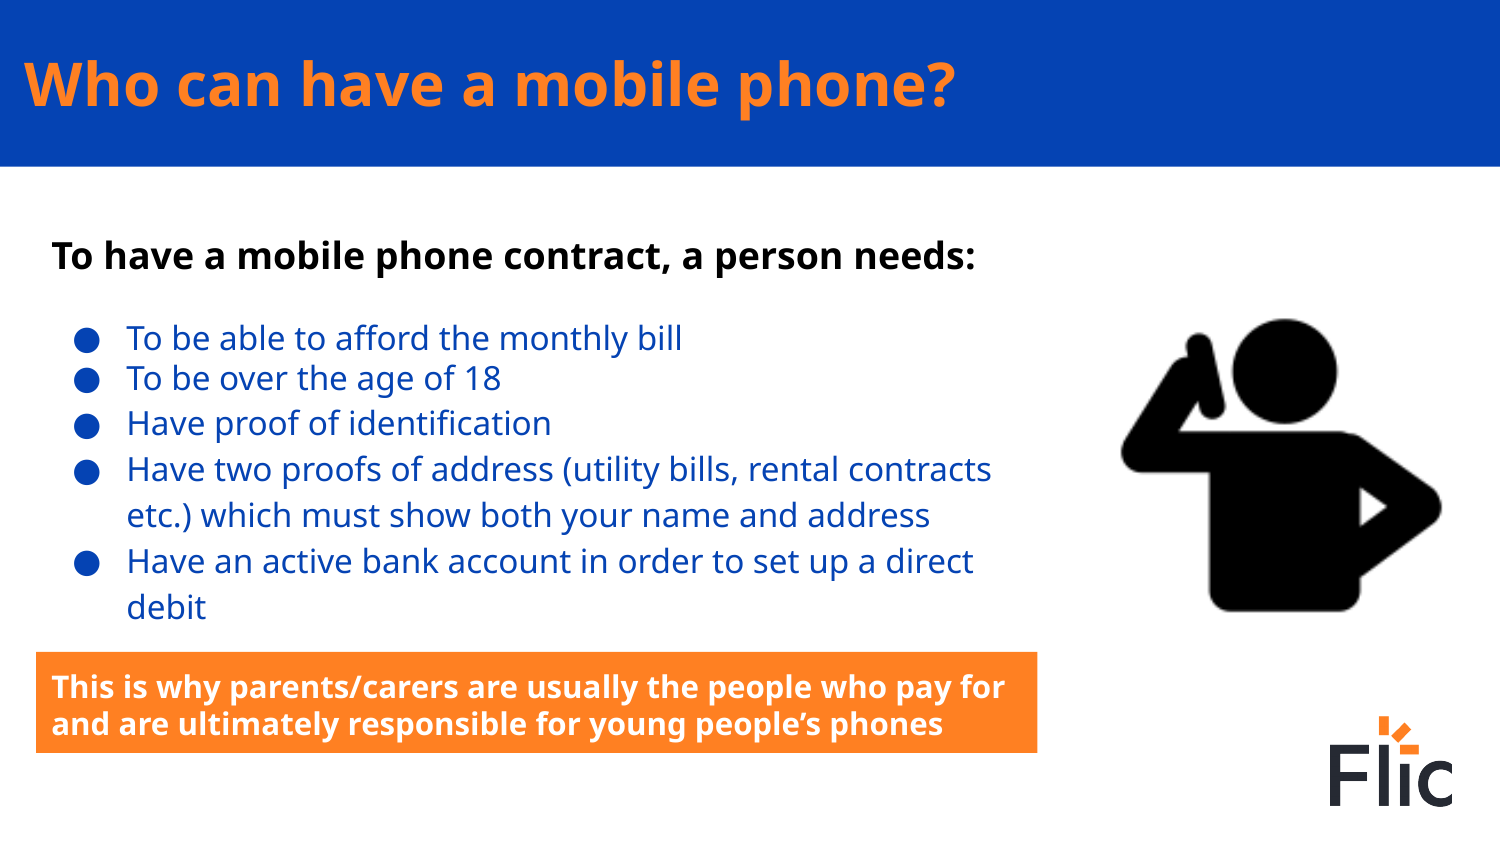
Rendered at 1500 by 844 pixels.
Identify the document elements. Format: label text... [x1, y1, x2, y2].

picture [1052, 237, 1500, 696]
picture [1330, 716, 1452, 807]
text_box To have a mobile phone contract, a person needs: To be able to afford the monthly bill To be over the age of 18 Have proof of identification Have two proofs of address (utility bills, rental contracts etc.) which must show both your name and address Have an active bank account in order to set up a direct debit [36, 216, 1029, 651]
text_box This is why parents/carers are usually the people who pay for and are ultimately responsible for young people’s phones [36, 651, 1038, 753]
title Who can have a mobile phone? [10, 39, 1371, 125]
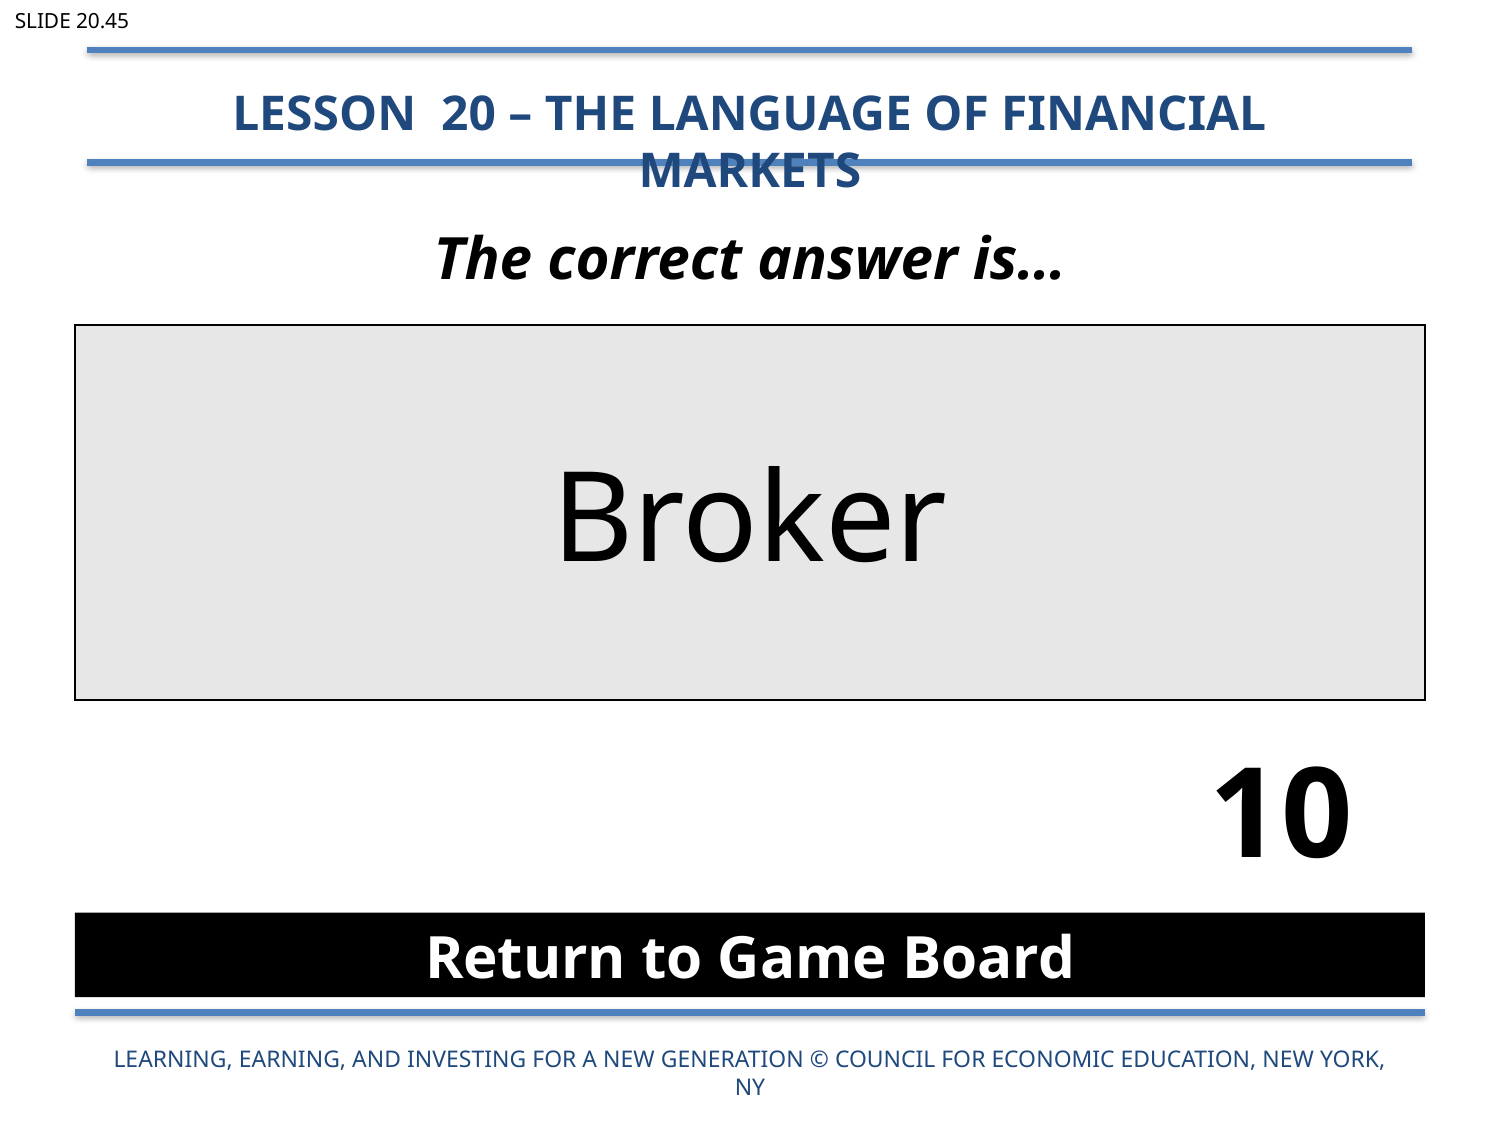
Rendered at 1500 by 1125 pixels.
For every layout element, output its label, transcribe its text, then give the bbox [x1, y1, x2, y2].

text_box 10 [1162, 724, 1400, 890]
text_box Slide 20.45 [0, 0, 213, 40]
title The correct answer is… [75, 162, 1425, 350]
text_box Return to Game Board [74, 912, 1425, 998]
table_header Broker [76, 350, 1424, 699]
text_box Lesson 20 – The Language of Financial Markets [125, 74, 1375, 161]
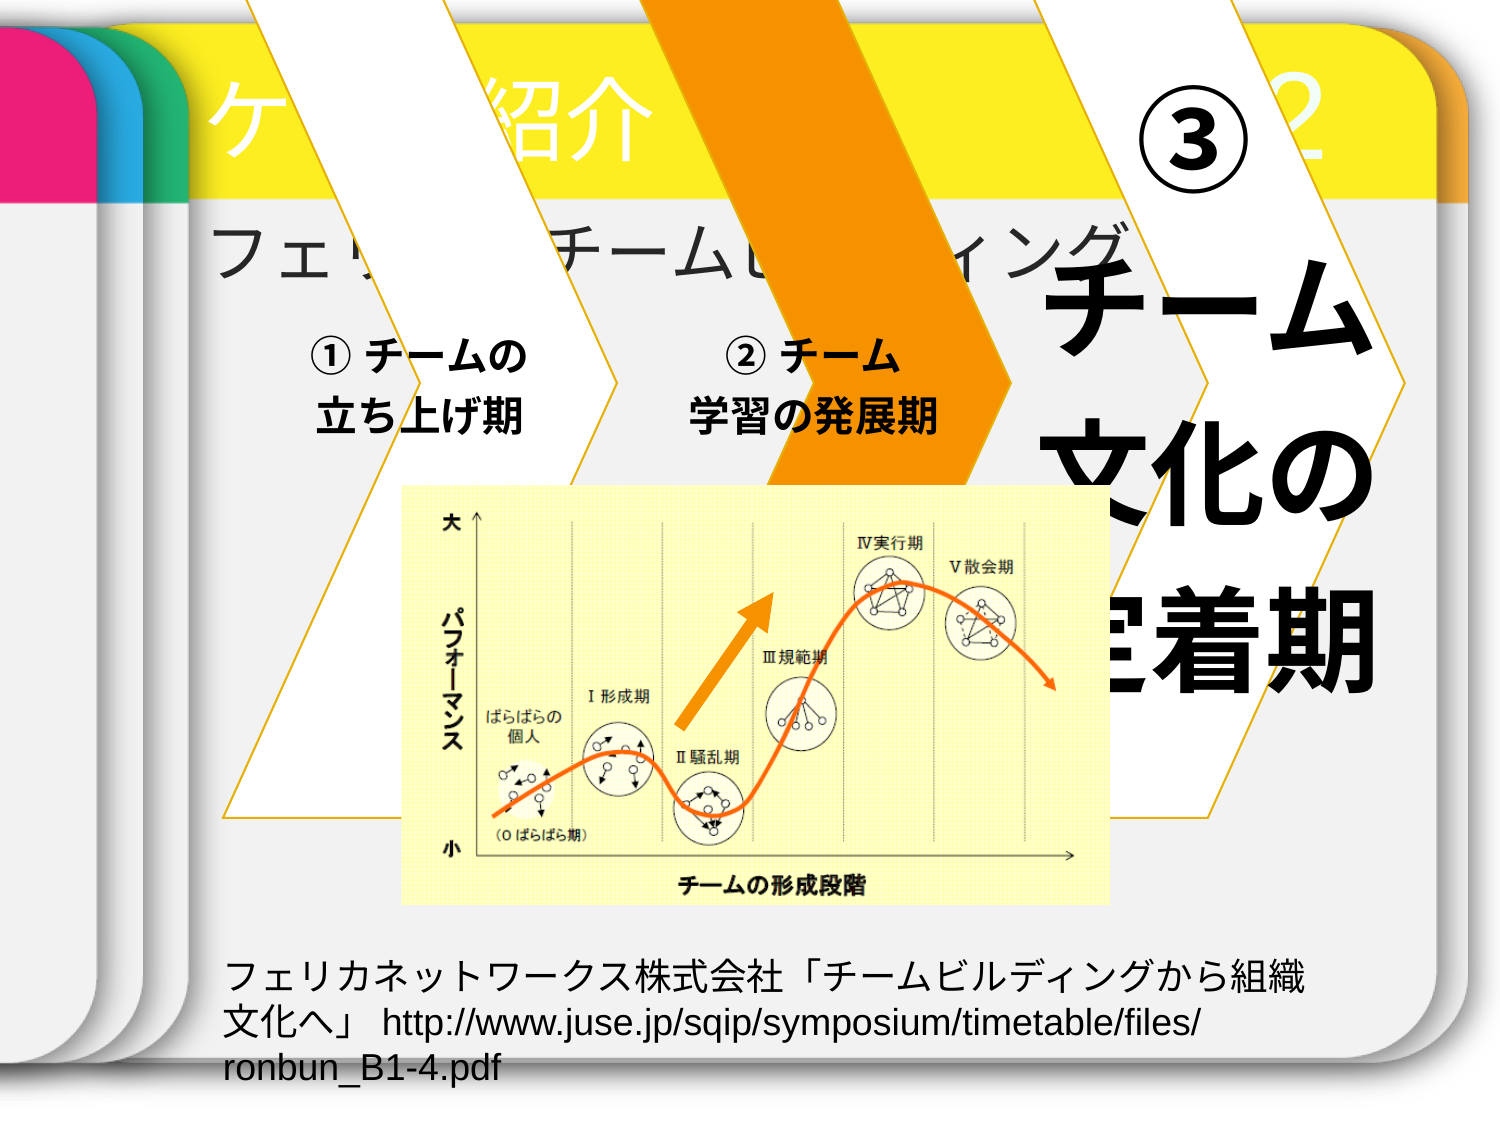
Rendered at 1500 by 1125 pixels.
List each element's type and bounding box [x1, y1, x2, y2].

========================================

:: What needs to be done ::
Reproduce the data above exactly, leaving each picture out.

:: Reply to the task ::
Rendered at 1500 by 844 pixels.
Identify the document elements. Format: label text... [x1, y1, x2, y2].

picture [1052, 237, 1500, 696]
picture [1330, 716, 1452, 807]
text_box To have a mobile phone contract, a person needs: To be able to afford the monthly bill To be over the age of 18 Have proof of identification Have two proofs of address (utility bills, rental contracts etc.) which must show both your name and address Have an active bank account in order to set up a direct debit [36, 216, 1029, 651]
text_box This is why parents/carers are usually the people who pay for and are ultimately responsible for young people’s phones [36, 651, 1038, 753]
title Who can have a mobile phone? [10, 39, 1371, 125]
Rendered at 1500 by 1125 pixels.
For every layout element, output its label, transcribe its text, then give the bbox [x1, y1, x2, y2].

text_box 10 [1162, 724, 1400, 890]
text_box Slide 20.45 [0, 0, 213, 40]
title The correct answer is… [75, 162, 1425, 350]
text_box Return to Game Board [74, 912, 1425, 998]
table_header Broker [76, 350, 1424, 699]
text_box Lesson 20 – The Language of Financial Markets [125, 74, 1375, 161]
Rendered at 1500 by 1125 pixels.
List each element's type and bounding box [x1, y1, x2, y2].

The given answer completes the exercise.